Why it’s important: Airtel will directly benefit through gains on revenue market share in the coming quarters. This might give it an edge in the hypercompetitive telecom market in India.
Cost pressures easing for auto, consumer appliances firms
After an unrelenting rise in commodity prices, companies manufacturing automobiles and consumer appliances are expecting cost pressures to ease because prices of inputs like steel, aluminium, copper, plastics, and some precious metals show signs of softening.
Why it’s important: If price hikes by manufacturers is greater than incremental increase in input costs, margins are expected to widen in the current quarter. However, increasing inflationary trends could pare some of the gains.
Lenders start raising interest rates on deposits
In a good news for savers, deposit rates are rising as banks are following non-banking financial companies in competing for funds. The State Bank of India hiked deposit rates on fixed deposits twice in a week, following closely on the heels of private lenders HDFC Bank, Axis Bank and ICICI Bank.
Why it’s important: Lenders in India are factoring in an impending hike in benchmark rates by the Reserve Bank of India as retail inflation remains perilously close to its tolerance range. The change in the interest rate cycle will make borrowing more expensive.
Firms invest in developing COVID-19 vaccine that can fight all variants
Five global vaccine developers are working jointly on a new coronavirus vaccine as mutations and the new variants push scientists across the globe to collaborate and find a lasting solution to tackle the pandemic that has now lasted for more than two years.
Why it’s important: The need to avert severe disease and hospitalizations led pharma companies to work on vaccines that offered protection against the Alpha and Delta variants.
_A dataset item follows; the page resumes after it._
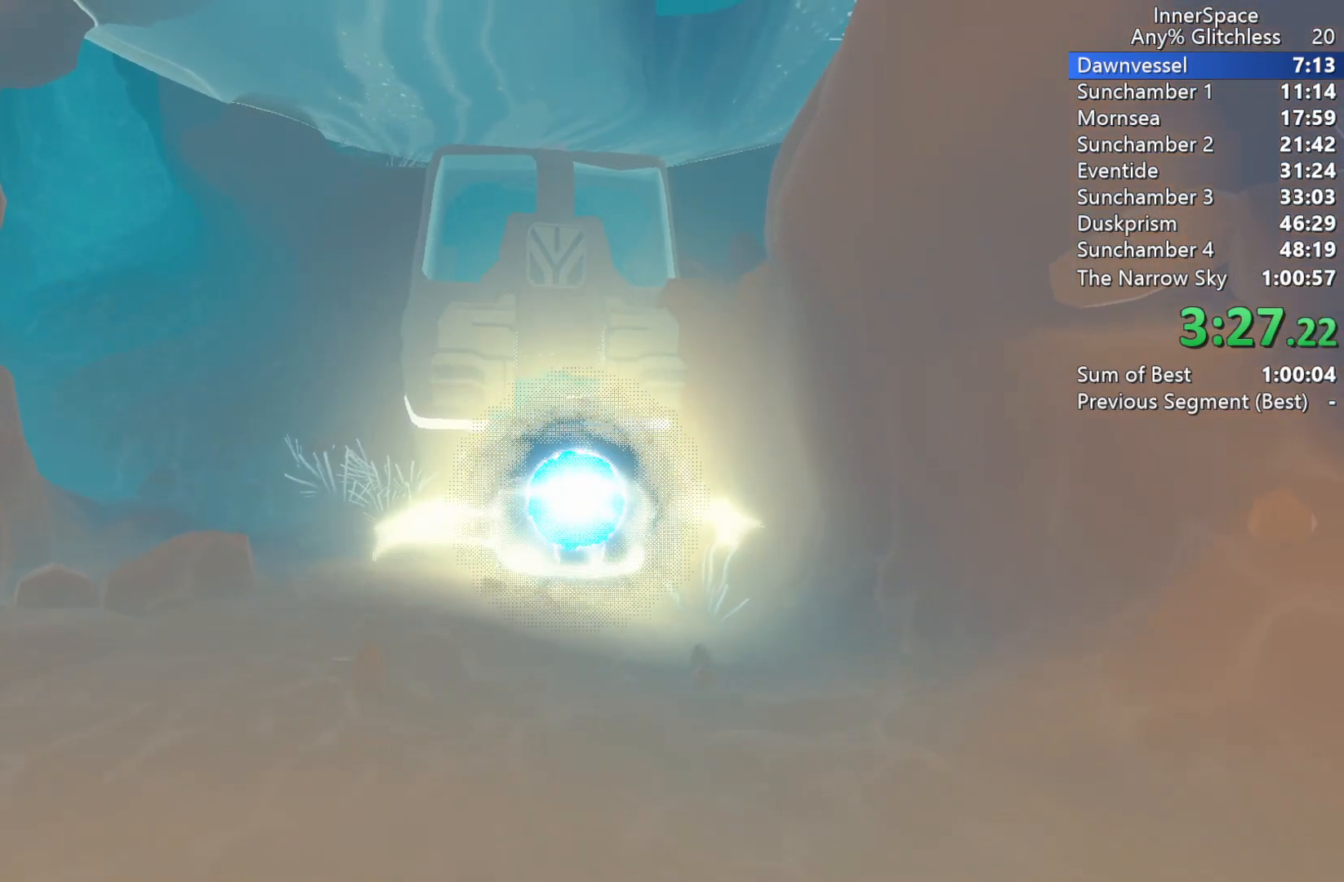
{"buttons": [], "left_stick": "center", "right_stick": "up", "events": []}
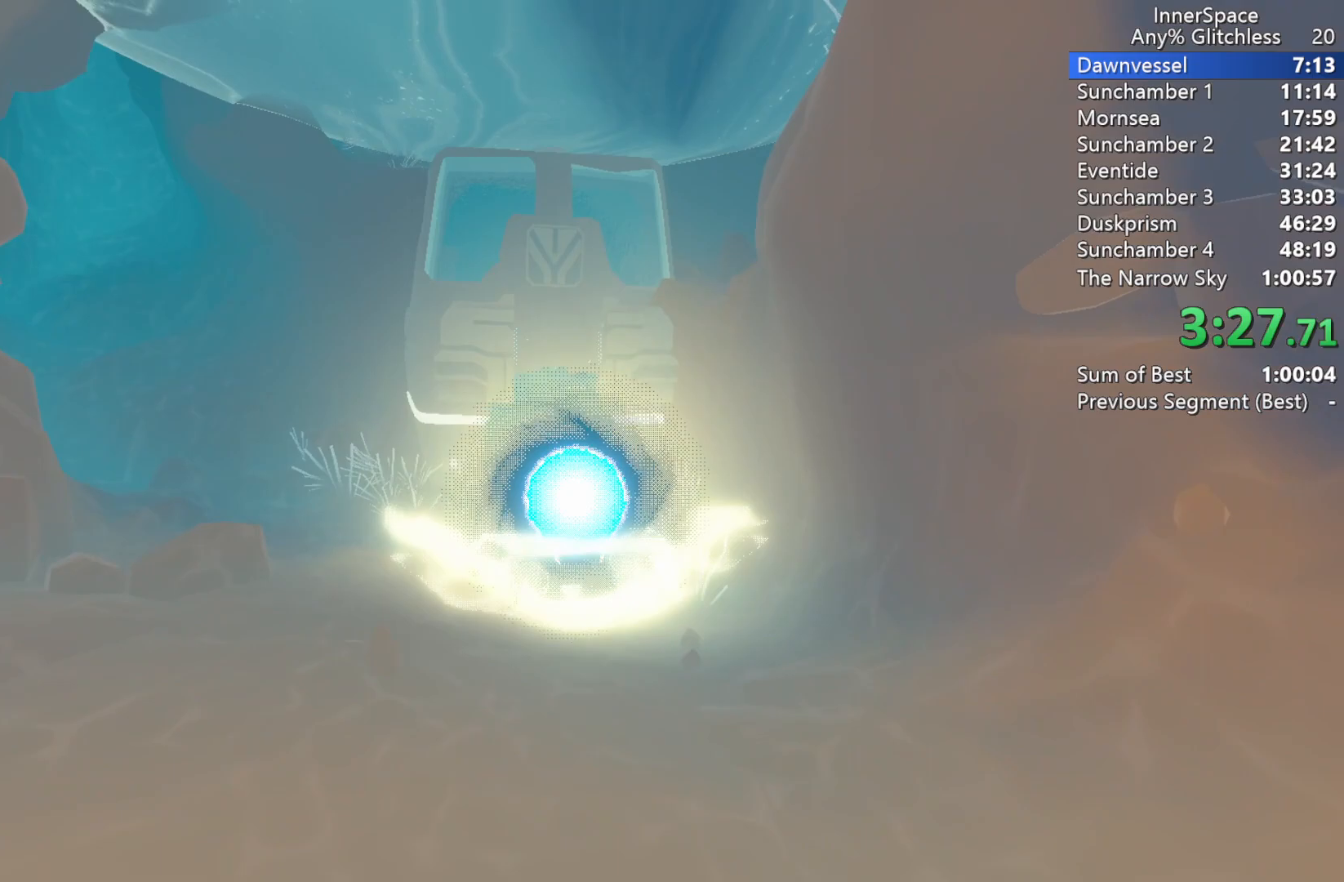
{"buttons": [], "left_stick": "center", "right_stick": "up", "events": []}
However, most vaccines have failed to prevent infection against Omicron, forcing researchers to return to the drawing board.
Bad bank faces challenges with change in structure
The newly-minted bad bank faces obstacles in the resolution of stressed assets as the final structure and contours of the institution get more of a public sector flavor than the originally envisaged. The public sector-owned National Asset Reconstruction Co Ltd oversees resolutions, but asset management is by the private sector India Debt Resolution Co Ltd
Why it’s important: There is scope for conflicts in the resolution approach given that NARCL will have to comply with all government-mandated rules including vigilance and audit, which is likely to slow down the recovery process, potentially negating the benefits of having a private sector asset manager.